According to reporting by The Guardian, in 2006 — a time in which the effects of Earth’s rising temperatures were reaching the national agenda — Henning Steinfeld, head of the UN Food and Agriculture Organization (FAO)’s livestock policy branch, along with a small group of officials, released a report analyzing the link between the six major species of livestock and global rising temperatures.
“I was very frustrated by the fact that the livestock-environment issue hadn’t resonated even though people accepted in private that it was a big issue — for climate change, and also water and biodiversity,” Steinfeld said. “But no one was interested in getting into it because I think they were afraid of what it could mean.”
The shocking report from Livestock’s Long Shadow (LLS) was the first elementary lifecycle analysis for livestock and the first tally of the meat and dairy sector’s ecological cost, The Guardian reports. It got environmentalists and campaign groups fired up, but it also threatened the agriculture industry.
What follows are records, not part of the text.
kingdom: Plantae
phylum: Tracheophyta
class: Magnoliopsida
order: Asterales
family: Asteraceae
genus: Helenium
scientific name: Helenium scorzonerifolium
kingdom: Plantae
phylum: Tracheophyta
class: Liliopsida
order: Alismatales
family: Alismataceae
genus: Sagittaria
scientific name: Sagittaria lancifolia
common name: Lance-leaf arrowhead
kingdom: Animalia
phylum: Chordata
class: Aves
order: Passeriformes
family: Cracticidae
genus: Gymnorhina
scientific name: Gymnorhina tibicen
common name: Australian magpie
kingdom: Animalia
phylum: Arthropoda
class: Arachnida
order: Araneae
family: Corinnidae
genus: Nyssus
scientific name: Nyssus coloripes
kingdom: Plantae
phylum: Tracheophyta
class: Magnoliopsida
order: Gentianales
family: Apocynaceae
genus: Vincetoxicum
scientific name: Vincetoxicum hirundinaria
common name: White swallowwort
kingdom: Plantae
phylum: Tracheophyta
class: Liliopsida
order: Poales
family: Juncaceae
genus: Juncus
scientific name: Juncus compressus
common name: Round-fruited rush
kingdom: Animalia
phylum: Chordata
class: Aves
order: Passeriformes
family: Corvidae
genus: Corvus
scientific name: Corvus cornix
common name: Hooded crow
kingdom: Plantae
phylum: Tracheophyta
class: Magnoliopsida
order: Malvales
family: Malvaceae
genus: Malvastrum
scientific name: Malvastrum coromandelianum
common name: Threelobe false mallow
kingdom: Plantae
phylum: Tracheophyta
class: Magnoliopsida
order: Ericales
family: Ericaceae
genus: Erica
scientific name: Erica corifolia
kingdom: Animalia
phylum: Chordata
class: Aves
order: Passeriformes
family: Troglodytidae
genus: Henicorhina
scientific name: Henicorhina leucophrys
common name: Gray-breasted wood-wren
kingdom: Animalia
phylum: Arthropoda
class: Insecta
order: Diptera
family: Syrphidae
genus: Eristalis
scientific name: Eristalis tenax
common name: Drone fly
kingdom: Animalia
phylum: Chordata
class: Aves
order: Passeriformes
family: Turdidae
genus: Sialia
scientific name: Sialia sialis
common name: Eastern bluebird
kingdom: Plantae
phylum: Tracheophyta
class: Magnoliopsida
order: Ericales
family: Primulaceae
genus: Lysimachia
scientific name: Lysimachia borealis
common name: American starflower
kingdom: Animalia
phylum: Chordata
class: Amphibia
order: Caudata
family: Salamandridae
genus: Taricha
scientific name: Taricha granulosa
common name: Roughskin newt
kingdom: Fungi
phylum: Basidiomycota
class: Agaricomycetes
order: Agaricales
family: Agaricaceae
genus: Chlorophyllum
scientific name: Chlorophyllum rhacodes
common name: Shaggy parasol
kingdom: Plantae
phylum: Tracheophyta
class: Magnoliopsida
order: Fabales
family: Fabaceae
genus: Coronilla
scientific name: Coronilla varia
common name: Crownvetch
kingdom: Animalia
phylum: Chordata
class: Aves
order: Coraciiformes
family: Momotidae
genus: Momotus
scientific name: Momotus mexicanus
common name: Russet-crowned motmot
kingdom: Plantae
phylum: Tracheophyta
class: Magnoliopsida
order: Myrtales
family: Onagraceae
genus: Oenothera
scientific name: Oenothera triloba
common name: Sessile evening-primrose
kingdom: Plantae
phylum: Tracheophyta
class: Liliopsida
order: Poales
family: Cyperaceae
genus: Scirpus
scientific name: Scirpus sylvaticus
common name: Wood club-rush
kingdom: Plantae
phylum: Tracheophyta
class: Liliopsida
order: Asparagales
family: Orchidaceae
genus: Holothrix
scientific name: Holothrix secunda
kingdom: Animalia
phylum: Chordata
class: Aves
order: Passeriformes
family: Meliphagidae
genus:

The report estimated that livestock were responsible for 18% of global heat-trapping gases, 37% of methane pollution related to human activities, mainly from cow burps, 65% of our nitrous oxides, overwhelmingly from manure, and 64% of ammonia pollution.
The authors, speaking to The Guardian for the first time, some under fake names, said they were censored, sabotaged, undermined, and victimized by the FAO.
“The report was basically buried at the FAO,” Hans R. Herren, a World Food Prize winner and co-chair of the UN/World Bank Global Assessment of Agricultural Knowledge, Science and Technology, told The Guardian.
Herren said there was enormous pressure from funding countries not to publish the report because it recommended a food system transformation that was not aligned with what some major FAO-supporting countries wanted.
Why is it concerning?
Agriculture is a major contributor to Earth’s overheating. UC Davis reports that cattle are the top agricultural source of global planet-warming pollution, with a single cow belching nearly 220 pounds of methane — a gas at least 28 times more powerful at warming Earth than carbon dioxide — a year.
“It’s a story as old as time, that the meat and dairy industry has enormous influence over the policy-making apparatus,” Jennifer Jacquet, professor of environmental science at the University of Miami, told The Guardian. “It’s no coincidence that industry’s involvement has led to lower overall relative estimates of emissions for livestock.”
How can you help minimize agriculture’s impact?
Voting for legislation prioritizing the environment over agriculture and other industries can help. Perhaps the easiest change you can make that has the biggest impact is giving up meat even just one day a week, and eventually, you may be able to purchase lab-grown meat that doesn’t carry the same impact as cattle.